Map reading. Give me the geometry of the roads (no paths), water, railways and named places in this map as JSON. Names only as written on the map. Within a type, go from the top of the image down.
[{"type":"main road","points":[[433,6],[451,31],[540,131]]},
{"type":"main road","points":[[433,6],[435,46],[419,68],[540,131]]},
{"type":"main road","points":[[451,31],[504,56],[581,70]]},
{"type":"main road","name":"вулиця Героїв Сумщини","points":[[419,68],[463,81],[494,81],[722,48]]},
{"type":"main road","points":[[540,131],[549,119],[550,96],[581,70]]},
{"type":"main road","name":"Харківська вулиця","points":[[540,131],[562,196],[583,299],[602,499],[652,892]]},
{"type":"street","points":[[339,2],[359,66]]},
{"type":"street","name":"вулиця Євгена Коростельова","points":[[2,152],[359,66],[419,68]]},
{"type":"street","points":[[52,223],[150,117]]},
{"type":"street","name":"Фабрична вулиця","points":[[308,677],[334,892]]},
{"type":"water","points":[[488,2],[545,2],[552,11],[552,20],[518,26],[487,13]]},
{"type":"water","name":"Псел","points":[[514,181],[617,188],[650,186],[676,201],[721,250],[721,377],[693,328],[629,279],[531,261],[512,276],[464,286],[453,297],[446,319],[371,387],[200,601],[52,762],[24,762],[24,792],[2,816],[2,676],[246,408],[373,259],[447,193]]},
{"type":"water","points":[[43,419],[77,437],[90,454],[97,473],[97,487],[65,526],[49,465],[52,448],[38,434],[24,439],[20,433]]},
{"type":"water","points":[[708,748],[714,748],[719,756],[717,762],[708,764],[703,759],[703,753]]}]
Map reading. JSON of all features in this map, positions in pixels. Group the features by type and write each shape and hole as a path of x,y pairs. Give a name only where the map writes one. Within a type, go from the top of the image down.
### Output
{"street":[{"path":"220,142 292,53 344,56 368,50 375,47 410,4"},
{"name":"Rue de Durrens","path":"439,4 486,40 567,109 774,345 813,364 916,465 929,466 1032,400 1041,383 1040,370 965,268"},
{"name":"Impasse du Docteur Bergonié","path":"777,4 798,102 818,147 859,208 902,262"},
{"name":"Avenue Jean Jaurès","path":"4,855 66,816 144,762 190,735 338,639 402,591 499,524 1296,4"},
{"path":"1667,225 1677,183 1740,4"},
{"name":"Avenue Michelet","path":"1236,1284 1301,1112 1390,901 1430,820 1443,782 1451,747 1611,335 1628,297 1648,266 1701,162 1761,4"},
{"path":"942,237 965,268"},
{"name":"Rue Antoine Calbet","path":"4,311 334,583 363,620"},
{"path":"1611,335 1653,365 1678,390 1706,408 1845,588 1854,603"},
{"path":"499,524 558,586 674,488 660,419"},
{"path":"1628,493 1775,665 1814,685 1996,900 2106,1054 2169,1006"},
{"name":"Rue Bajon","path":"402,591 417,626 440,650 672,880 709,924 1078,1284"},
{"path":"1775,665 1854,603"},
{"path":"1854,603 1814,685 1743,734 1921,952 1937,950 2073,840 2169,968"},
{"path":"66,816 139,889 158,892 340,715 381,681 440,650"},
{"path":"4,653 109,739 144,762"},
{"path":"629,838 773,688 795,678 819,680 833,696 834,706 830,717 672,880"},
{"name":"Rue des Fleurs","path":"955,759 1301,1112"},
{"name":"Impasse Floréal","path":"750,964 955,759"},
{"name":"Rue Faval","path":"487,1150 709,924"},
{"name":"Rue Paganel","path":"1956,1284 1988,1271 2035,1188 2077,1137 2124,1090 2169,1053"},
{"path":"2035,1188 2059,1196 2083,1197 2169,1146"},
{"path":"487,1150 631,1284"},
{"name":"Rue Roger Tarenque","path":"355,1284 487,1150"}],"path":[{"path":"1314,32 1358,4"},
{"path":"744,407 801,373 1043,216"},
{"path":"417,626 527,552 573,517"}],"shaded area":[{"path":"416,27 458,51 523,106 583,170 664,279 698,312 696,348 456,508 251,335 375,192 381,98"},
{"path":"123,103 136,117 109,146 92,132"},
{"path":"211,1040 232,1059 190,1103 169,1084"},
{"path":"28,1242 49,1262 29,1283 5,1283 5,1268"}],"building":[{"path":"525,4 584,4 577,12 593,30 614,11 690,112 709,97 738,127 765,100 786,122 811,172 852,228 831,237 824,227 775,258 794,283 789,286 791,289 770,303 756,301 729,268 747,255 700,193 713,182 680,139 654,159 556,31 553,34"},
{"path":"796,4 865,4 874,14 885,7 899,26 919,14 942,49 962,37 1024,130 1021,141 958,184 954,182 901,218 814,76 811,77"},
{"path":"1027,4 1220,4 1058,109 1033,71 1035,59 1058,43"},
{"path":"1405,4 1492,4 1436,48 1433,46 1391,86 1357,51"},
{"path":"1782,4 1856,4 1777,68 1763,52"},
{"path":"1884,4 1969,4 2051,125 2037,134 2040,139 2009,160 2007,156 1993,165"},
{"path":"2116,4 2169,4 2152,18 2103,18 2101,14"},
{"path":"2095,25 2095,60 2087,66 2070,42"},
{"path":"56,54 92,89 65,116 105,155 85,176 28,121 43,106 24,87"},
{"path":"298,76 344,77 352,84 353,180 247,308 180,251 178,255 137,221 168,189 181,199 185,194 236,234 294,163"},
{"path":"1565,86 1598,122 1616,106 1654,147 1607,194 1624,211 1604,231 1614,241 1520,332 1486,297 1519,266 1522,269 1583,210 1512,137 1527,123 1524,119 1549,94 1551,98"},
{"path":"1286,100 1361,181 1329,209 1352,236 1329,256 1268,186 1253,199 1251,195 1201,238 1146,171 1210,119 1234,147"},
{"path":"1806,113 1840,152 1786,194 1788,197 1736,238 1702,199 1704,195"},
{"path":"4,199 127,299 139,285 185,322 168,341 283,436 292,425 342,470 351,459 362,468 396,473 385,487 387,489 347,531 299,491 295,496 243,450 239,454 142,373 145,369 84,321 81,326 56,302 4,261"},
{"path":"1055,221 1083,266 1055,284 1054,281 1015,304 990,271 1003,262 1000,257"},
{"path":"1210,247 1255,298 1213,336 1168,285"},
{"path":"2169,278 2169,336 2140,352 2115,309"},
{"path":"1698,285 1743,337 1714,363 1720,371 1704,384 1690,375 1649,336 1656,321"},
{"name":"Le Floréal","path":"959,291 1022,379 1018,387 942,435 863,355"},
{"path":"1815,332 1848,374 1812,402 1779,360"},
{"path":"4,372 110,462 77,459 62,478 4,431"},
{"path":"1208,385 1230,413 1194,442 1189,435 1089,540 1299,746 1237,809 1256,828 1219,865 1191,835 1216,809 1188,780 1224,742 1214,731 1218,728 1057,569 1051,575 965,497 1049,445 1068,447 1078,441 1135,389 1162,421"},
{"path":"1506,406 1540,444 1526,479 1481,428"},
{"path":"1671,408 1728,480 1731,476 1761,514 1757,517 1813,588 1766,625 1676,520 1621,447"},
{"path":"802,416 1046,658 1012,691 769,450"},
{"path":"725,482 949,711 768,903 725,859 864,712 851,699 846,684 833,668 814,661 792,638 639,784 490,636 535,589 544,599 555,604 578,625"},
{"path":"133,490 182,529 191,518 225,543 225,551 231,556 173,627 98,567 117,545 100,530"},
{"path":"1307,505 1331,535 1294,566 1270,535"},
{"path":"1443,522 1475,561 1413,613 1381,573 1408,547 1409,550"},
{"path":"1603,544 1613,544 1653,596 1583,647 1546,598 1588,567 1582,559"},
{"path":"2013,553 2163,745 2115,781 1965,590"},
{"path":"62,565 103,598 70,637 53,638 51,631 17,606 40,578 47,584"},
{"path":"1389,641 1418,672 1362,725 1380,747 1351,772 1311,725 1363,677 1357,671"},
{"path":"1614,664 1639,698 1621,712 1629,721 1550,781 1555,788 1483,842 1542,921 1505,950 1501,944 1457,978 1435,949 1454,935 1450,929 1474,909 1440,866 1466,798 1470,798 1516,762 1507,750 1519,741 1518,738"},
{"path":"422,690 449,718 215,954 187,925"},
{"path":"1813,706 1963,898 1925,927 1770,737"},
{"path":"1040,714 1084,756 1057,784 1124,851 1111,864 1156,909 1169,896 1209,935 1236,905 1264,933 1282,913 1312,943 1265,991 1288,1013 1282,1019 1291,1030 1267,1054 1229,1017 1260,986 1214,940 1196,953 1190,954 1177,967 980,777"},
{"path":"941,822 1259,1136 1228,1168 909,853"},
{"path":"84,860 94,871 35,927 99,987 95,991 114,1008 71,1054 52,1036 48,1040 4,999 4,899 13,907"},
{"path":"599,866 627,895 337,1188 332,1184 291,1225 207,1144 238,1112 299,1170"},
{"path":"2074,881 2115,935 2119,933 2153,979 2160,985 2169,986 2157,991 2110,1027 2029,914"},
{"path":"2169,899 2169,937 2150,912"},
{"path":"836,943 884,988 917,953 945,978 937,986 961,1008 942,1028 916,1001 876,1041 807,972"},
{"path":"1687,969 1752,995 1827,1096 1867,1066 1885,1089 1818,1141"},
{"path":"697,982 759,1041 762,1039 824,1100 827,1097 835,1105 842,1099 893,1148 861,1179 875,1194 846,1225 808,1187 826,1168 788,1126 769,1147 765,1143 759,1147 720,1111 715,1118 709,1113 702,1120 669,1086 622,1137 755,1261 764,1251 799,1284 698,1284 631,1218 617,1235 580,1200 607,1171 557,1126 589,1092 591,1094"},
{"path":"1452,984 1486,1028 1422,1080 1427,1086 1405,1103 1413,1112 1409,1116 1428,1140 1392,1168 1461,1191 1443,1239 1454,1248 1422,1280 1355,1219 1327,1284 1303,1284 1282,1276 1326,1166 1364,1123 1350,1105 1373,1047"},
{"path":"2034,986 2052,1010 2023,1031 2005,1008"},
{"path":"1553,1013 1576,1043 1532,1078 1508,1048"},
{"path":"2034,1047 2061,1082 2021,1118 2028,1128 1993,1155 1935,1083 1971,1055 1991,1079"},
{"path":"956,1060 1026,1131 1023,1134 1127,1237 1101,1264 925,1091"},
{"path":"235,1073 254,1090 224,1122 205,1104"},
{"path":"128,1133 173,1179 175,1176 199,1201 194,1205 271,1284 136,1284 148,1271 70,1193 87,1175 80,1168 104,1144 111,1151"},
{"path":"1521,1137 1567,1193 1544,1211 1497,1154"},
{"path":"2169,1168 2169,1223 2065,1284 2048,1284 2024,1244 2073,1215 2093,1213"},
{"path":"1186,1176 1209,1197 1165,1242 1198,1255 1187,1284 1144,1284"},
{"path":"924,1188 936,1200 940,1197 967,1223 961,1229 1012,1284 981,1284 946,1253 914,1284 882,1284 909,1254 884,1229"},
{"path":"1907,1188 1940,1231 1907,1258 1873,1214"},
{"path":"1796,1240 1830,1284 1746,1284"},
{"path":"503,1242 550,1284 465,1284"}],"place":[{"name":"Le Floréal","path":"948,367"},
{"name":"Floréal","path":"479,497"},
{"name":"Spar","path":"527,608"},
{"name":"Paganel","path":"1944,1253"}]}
-.-.-
→ **Problem statement**:
Among the lines in the material above, some may hold "main". State how many do, and add nothing.

→ **Response**:
6